New York judge says Met museum can charge admission fees

NEW YORK (REUTERS) - A state judge on Wednesday approved the New York Metropolitan Museum of Art's right to charge admission, delivering a partial victory to the museum in its battle against some patrons who claim visitors were tricked into paying a suggested US$25 (S$31) fee.

Justice Shirley Werner Kornreich dismissed claims the museum had breached its rent-free lease with the city by charging admission, and that it violated a 19th century statute authorising appropriations for the museum's maintenance.

The museum in Central Park - loaded with antiquities and priceless art from around the world - is the largest in the United States (US) and a major tourist attraction for the city.

The patrons filed lawsuits late last year and in March in Manhattan state court, claiming visitors to the museum were unaware the "recommended" US$25 entrance fee is merely a suggestion, and that they can pay any amount.

Signs above the admissions desks at the museum list the entrance fees - US$25 for adults, US$17 for seniors and US$12 for students - followed by the word "recommended" in small type below the word "admissions" in larger, bold type. The lawsuits said visitors were funneled in lines to the admissions desks, where cashiers collect a fee.

They sought an injunction to stop the museum from charging fees. One of the lawsuits also sought unspecified damages.

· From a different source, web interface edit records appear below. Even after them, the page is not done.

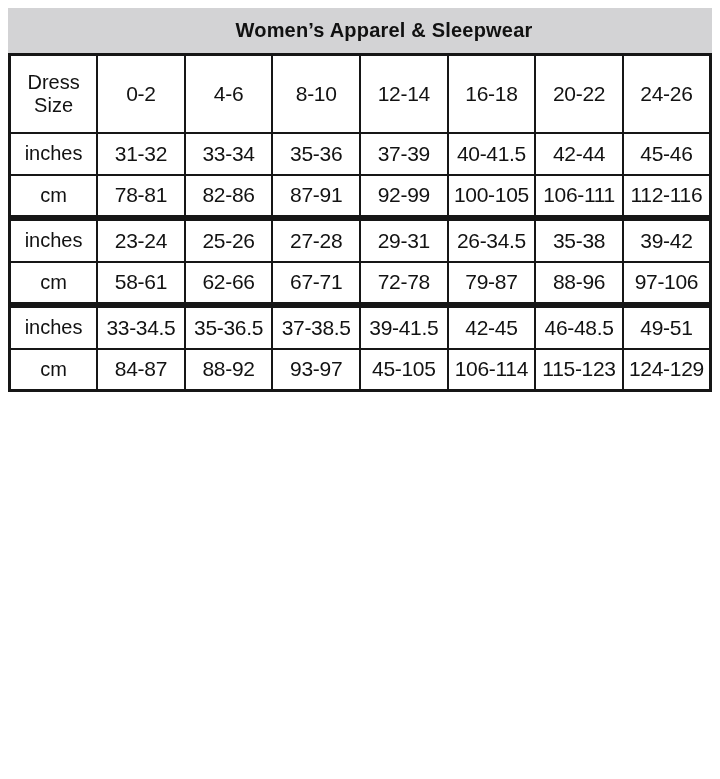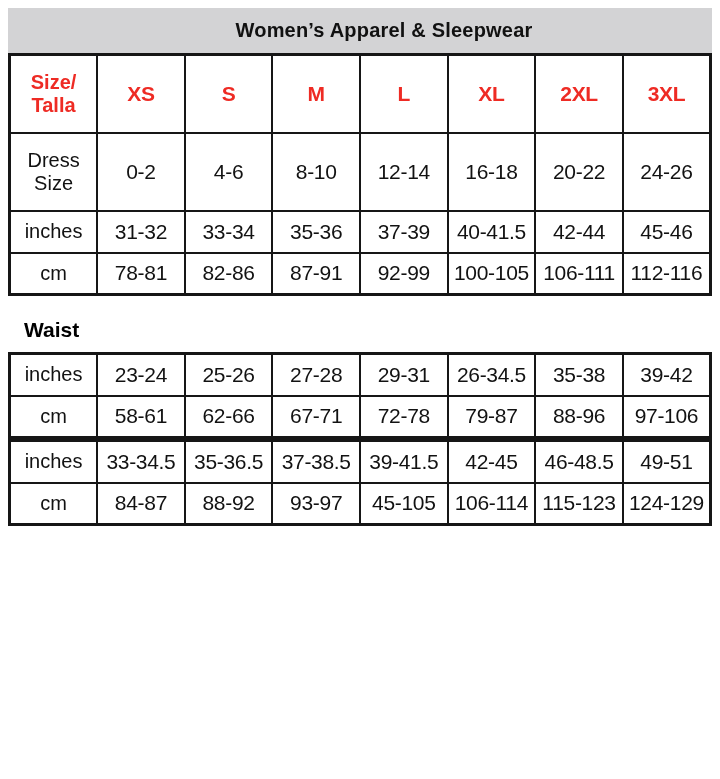--- a/index.html
+++ b/index.html
@@ -85,17 +85,6 @@
   <section>
     <table class="size-table">
       <tbody>
-          <tr class="row-2line">
-            <th class="label-cell red-header">Size/
-Talla</th>
-            <td class="value-cell red-header">XS</td>
-            <td class="value-cell red-header">S</td>
-            <td class="value-cell red-header">M</td>
-            <td class="value-cell red-header">L</td>
-            <td class="value-cell red-header">XL</td>
-            <td class="value-cell red-header">2XL</td>
-            <td class="value-cell red-header">3XL</td>
-          </tr>
           <tr class="row-2line">
             <th class="label-cell">Dress
 Size</th>

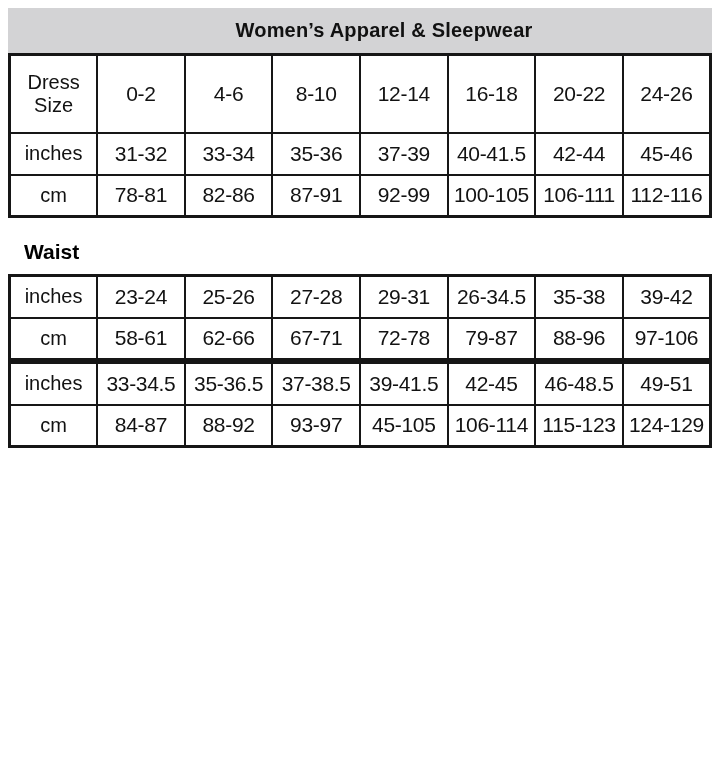--- a/index.html
+++ b/index.html
@@ -121,7 +121,6 @@
   </section>
 
   <section>
-    <h2 class="section-heading">Waist</h2>
     <table class="size-table">
       <tbody>
           <tr class="row-1line">

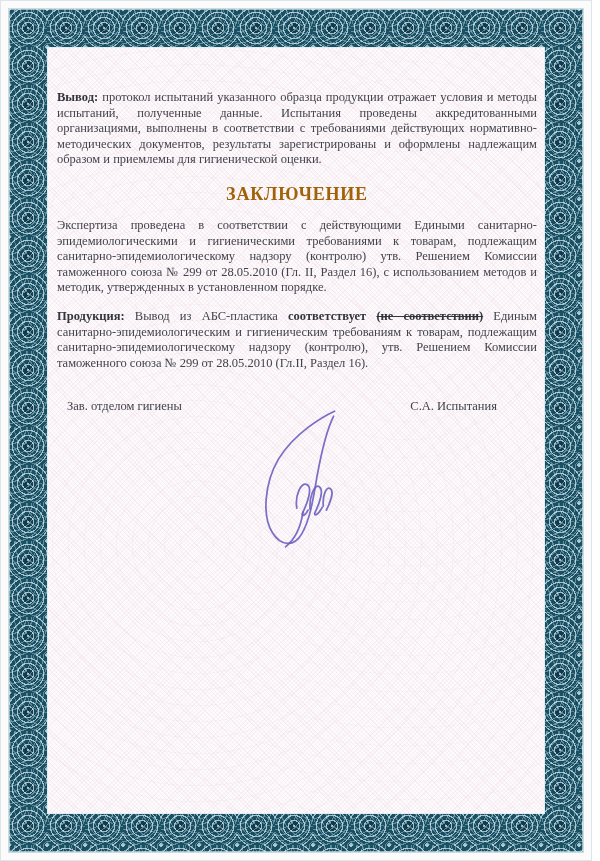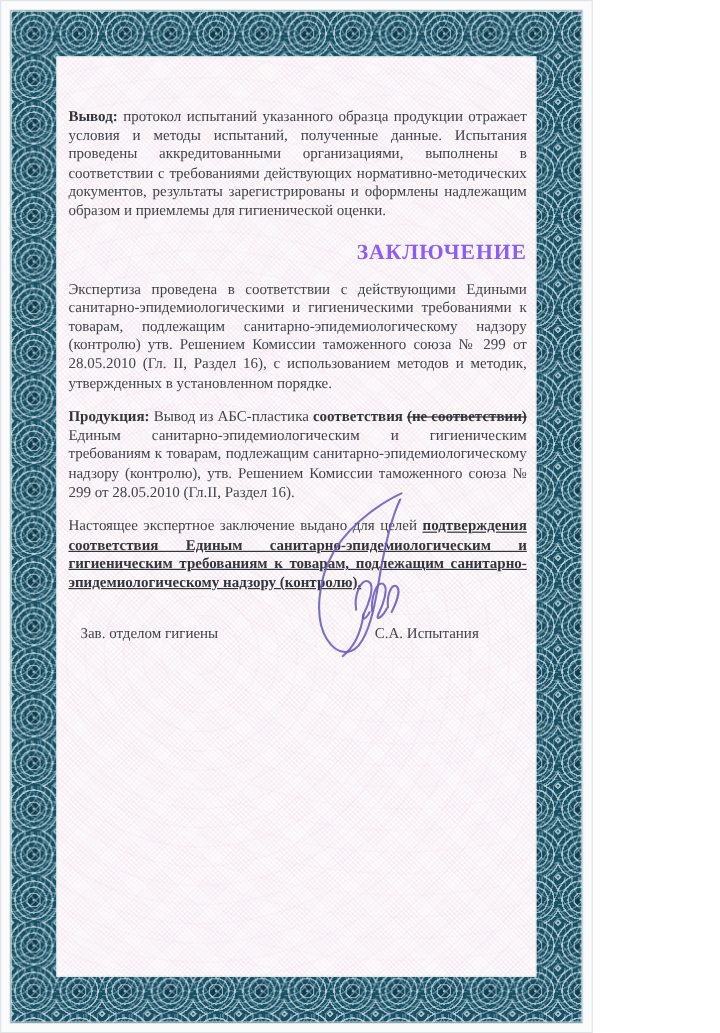--- a/index.html
+++ b/index.html
@@ -11,7 +11,7 @@
   html,body{margin:0;padding:0;background:#ffffff;}
   .page{
     position:relative;
-    width:494px;height:861px;
+    width:592px;height:861px;
     background:#fbfbfb;
     overflow:hidden;
     box-shadow:inset 0 0 0 1px #dee5e9;

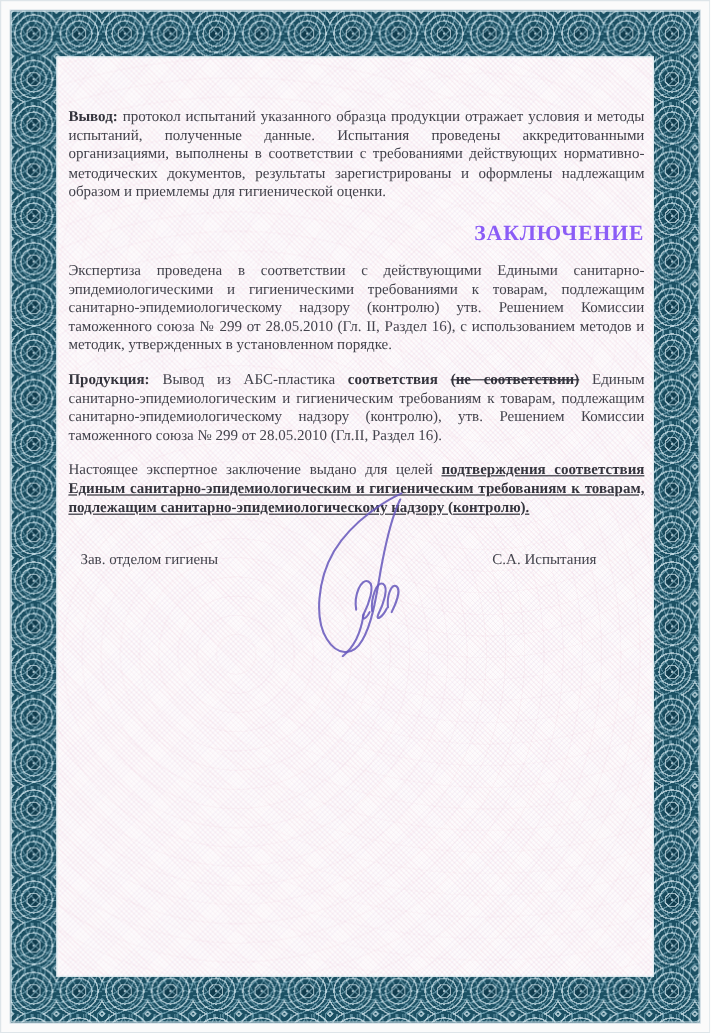--- a/index.html
+++ b/index.html
@@ -51,9 +51,9 @@
   .para b{color:#34343d;}
   .title{
     margin:15px 0 13px 0;
-    text-align:right;
+    text-align:center;
     font-size:18px;line-height:22px;
-    font-weight:bold;color:#8b5cf6;
+    font-weight:bold;color:#a16207;
     letter-spacing:0.8px;
   }
   .strike{text-decoration:line-through;}

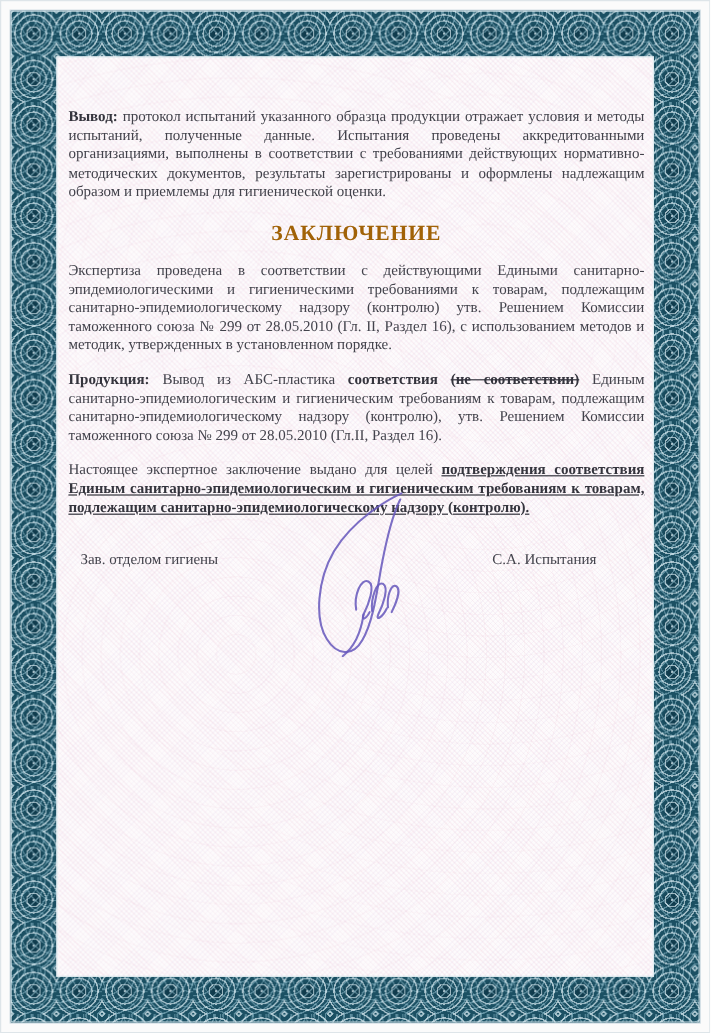--- a/index.html
+++ b/index.html
@@ -102,7 +102,7 @@
     <p class="para">
       <b>Продукция:</b>
       <span>Вывод из АБС-пластика</span>
-      <b>соответствия</b>
+      <b>соответствует</b>
       <b class="strike">(не соответствии)</b>
       <span>Единым санитарно-эпидемиологическим и гигиеническим требованиям к товарам, подлежащим санитарно-эпидемиологическому надзору (контролю), утв. Решением Комиссии таможенного союза № 299 от 28.05.2010 (Гл.II, Раздел 16).</span>
     </p>

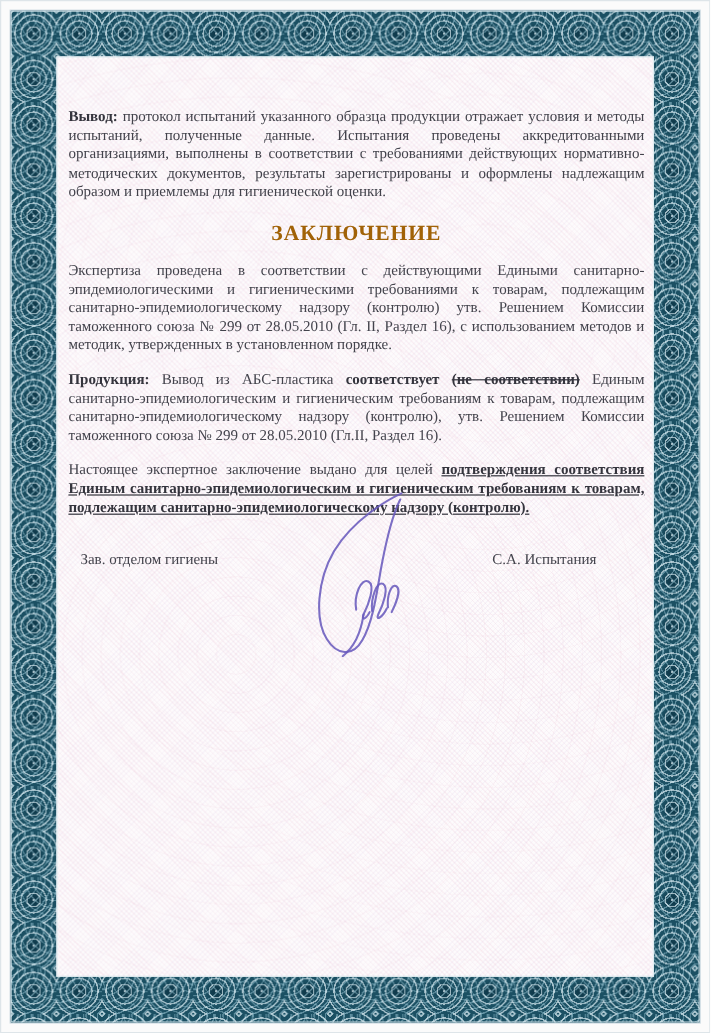--- a/index.html
+++ b/index.html
@@ -107,10 +107,6 @@
       <span>Единым санитарно-эпидемиологическим и гигиеническим требованиям к товарам, подлежащим санитарно-эпидемиологическому надзору (контролю), утв. Решением Комиссии таможенного союза № 299 от 28.05.2010 (Гл.II, Раздел 16).</span>
     </p>
 
-    <p class="para purpose">
-      <span>Настоящее экспертное заключение выдано для целей</span>
-      <b class="uline">подтверждения соответствия Единым санитарно-эпидемиологическим и гигиеническим требованиям к товарам, подлежащим санитарно-эпидемиологическому надзору (контролю).</b>
-    </p>
 
     <div class="sig-row">
       <span class="pos">Зав. отделом гигиены</span>

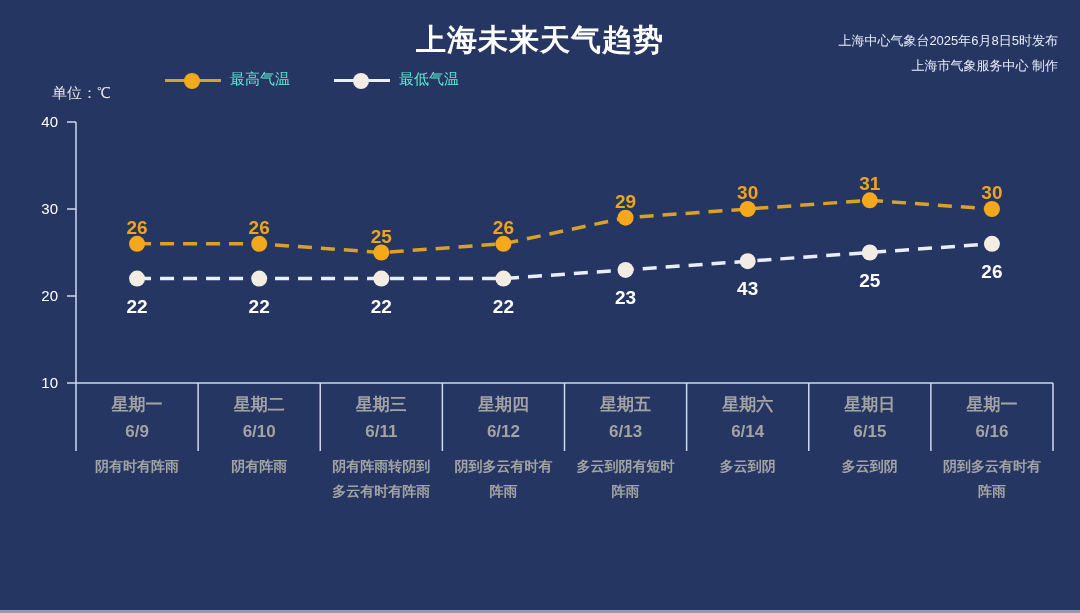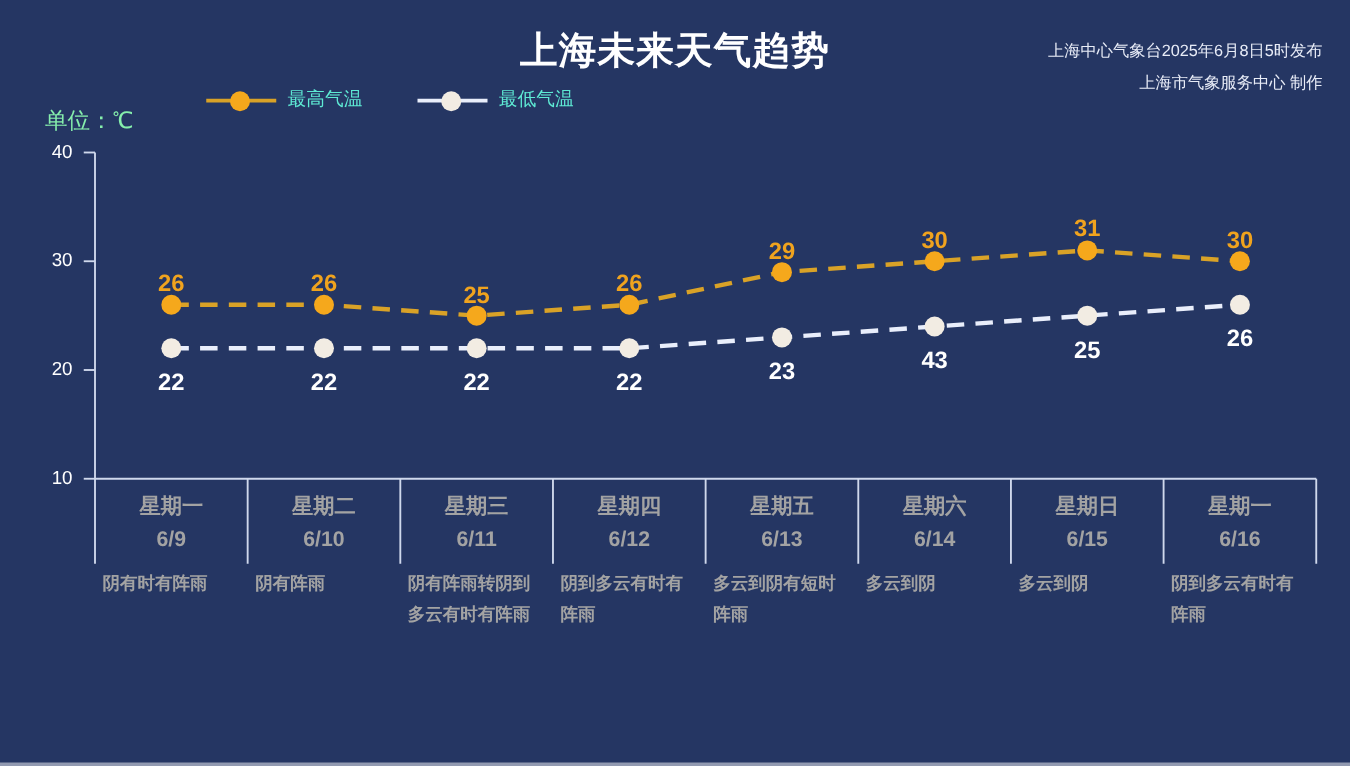--- a/index.html
+++ b/index.html
@@ -47,10 +47,10 @@
   
   .unit {
     position: absolute;
-    left: 36px;
+    left: 52px;
     top: 84px;
-    color: #86efac;
-    font-size: 18px;
+    color: #e5e5e5;
+    font-size: 15px;
     white-space: nowrap;
   }
   .legend {

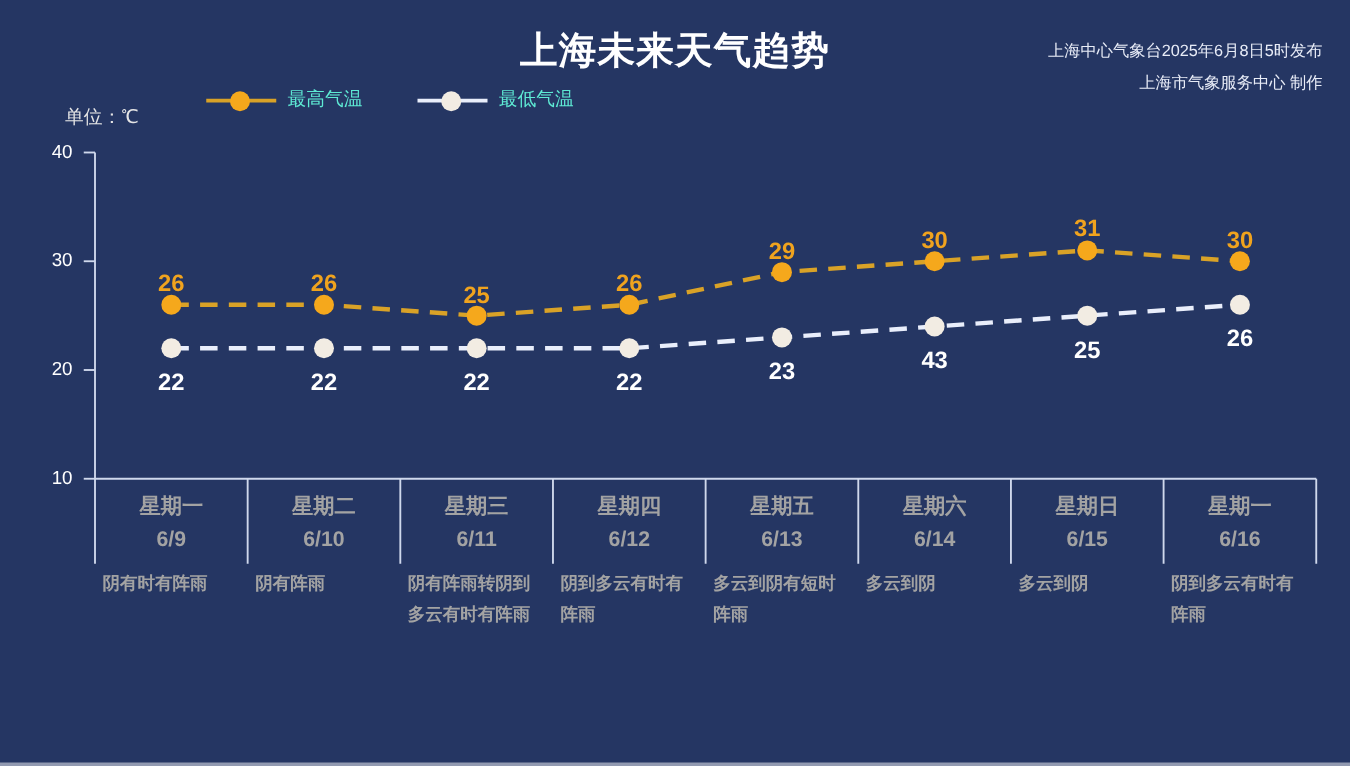--- a/index.html
+++ b/index.html
@@ -149,7 +149,7 @@
     font-size: 14px;
     font-weight: bold;
     line-height: 25px;
-    text-align: left;
+    text-align: center;
     padding: 0 6px;
   }
 </style>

In dismissing part of those lawsuits, the judge said not allowing the museum to charge admission "would put the museum's ability to provide the current level of access in jeopardy."

The decision did not address claims that the museum misrepresented its admission costs. That part of the lawsuit goes forward.

In her ruling, Ms Kornreich said all members of the public can afford to visit the museum under its current policy with a contribution of as little as a penny, which amounts to "de facto" free access.

The plaintiffs do not have a private right to sue under the 1893 statute and, as third-party beneficiaries, cannot sue for breach of the lease, Ms Kornreich said.

New York City "has always known that the museum has been charging an admission fee," and "has never objected to such practice," Ms Kornreich wrote.

Earlier this month, the city and museum amended their lease to formalise the practice of charging a "recommended" admission fee while still allowing visitors to pay what they choose.

In her ruling on Wednesday, Ms Kornreich said the amended lease, "if anything, bolsters" her ruling.

The ruling "once and for all validates its longtime pay-what-you-wish admissions policy," museum spokesman Harold Holzer said in a prepared statement on Wednesday.

Mr Arnold Weiss, a lawyer for plaintiffs in both cases, said the ruling "continues the case" and does not address "the fact that they have been deceiving the public wholesale."

Mr Weiss also criticised the recent lease amendment as being"passed in the dead of night with no notice to the public by a lame duck administration."